As the Chronicle of Higher Education notes, in 2002 Noam Chomsky (whom you might call the reigning king of linguistics) co-wrote a paper that called recursion the “only uniquely human component of the faculty of language.”

The key question here is simple: how much does culture influence language? Everett believes that the Piraha lack this linguistic feature because they live so much in the present that they quite simply have no need of it. Their culture doesn’t require it. Chomsky, on the other hand, believes that all human languages have a Universal Grammar, a set of innate characteristics that are hard-wired into the human brain independently of culture. And if recursion is one of the innate key features of human language, and the Piraha don’t have recursion…well, either the recursion is there and Everett is missing it, or Chomsky’s 2002 assertion about recursion is incorrect.

And that means it’s time to get out the popcorn, because while linguistics is generally perceived to be a dry, academic field, there’s actually all sorts of drama going on behind the scenes. The Chronicle of Higher Education calls linguists “uncommonly hostile. The word “brutal” comes up again and again, as do “spiteful,” “ridiculous,” and “childish.””

As of right now, one study of the Piraha language from a research team at M.I.T has found “suggestive evidence that Pirahã may have sentences with recursive structures.” So, Everett may indeed be wrong. But if nothing else, this controversy (and the attempt to bring it to the masses via the documentary) should prompt a moment of appreciation for how unique and varied human languages are, as well as highlighting the importance of preserving the ones that are threatened.

Rosetta Stone

Unlocking the Meaning of an Ancient Hieroglyphic Script

Translating ancient scripts is difficult, especially when the civilization they belonged to is long gone.

We lucked out with the ancient Egyptians when we found the Rosetta Stone, which had the same passage translated into three different scripts: Ancient Egyptian hieroglyphics, demotic Egyptian and classical Greek. Since linguists could read classical Greek, they were able to use this knowledge to understand the hieroglyphic script on the stone.
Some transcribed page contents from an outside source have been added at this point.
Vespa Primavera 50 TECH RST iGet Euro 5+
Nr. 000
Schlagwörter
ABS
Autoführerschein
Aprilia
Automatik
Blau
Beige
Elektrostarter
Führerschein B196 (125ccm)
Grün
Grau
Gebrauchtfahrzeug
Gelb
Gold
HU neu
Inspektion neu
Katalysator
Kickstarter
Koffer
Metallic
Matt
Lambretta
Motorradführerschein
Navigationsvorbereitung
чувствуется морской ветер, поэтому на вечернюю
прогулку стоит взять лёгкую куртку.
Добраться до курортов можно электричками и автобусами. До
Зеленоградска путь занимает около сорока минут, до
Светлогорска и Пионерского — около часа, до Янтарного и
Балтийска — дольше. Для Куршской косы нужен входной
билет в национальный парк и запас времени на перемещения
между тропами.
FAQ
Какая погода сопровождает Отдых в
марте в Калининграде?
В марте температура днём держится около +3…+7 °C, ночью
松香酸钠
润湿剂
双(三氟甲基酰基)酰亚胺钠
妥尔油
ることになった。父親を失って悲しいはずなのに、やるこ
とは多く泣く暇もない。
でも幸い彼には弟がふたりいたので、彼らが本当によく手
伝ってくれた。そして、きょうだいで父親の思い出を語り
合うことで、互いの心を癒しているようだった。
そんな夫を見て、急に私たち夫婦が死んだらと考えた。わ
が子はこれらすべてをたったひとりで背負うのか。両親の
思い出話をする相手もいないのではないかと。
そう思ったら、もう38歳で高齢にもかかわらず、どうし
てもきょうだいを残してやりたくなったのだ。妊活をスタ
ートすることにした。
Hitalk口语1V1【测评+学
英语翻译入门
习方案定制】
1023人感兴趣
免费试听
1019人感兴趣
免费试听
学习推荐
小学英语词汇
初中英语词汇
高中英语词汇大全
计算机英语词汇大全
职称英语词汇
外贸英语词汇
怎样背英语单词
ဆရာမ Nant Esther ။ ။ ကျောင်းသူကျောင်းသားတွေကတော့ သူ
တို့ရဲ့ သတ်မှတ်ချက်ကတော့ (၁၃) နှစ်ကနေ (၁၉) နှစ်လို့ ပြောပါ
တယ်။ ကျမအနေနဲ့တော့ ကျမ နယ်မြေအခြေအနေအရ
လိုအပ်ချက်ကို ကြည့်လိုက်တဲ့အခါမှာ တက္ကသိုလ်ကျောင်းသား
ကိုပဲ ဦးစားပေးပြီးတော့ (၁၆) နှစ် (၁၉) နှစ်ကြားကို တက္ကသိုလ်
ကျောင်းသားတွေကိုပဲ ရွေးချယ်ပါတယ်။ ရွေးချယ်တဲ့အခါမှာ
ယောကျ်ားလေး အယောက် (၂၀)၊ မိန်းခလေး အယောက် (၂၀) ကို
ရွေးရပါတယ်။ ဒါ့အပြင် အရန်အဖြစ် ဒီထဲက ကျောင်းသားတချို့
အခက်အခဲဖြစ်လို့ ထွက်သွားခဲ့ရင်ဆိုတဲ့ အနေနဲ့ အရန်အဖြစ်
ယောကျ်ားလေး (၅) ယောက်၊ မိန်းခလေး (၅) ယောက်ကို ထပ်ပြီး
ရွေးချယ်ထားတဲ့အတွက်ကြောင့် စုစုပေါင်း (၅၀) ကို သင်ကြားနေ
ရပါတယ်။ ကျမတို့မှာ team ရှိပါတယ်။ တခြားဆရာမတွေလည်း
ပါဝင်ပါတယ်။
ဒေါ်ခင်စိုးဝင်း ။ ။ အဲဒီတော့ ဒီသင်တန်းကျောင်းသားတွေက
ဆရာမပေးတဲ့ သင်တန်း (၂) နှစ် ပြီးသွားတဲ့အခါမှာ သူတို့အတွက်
However, there is no similar artefact available for ancient scripts such as the hieroglyphics used by the Indus Valley civilization. These people lived approximately 4,000 years ago, along what it now the Indian-Pakistani border. They were very technologically advanced for that time, living in cities equipped with the first known urban sanitation systems in the world.

They were also excellent traders who developed an extremely accurate, standardized system of weights and measures. But could they write? Many of their artefacts are decorated with symbols, but nobody knows what these symbols mean. In fact, some researchers doubt that they even represent a written language at all.

So, researchers at the University of Washington have teamed up with researchers from India to try to translate the script using computers. The computer program looks at existing examples of the script and tries to perceive patterns in the order of the symbols.

Using a statistical method called the Markov model; the program has been able to demonstrate that the placement of symbols follows a logical pattern, supporting the theory that they represent a language. As one of the researchers noted in the article referenced above, “The finding that the Indus script may have been versatile enough to represent different subject matter in West Asia is provocative. This finding is hard to reconcile with the claim that the script merely represents religious or political symbols.”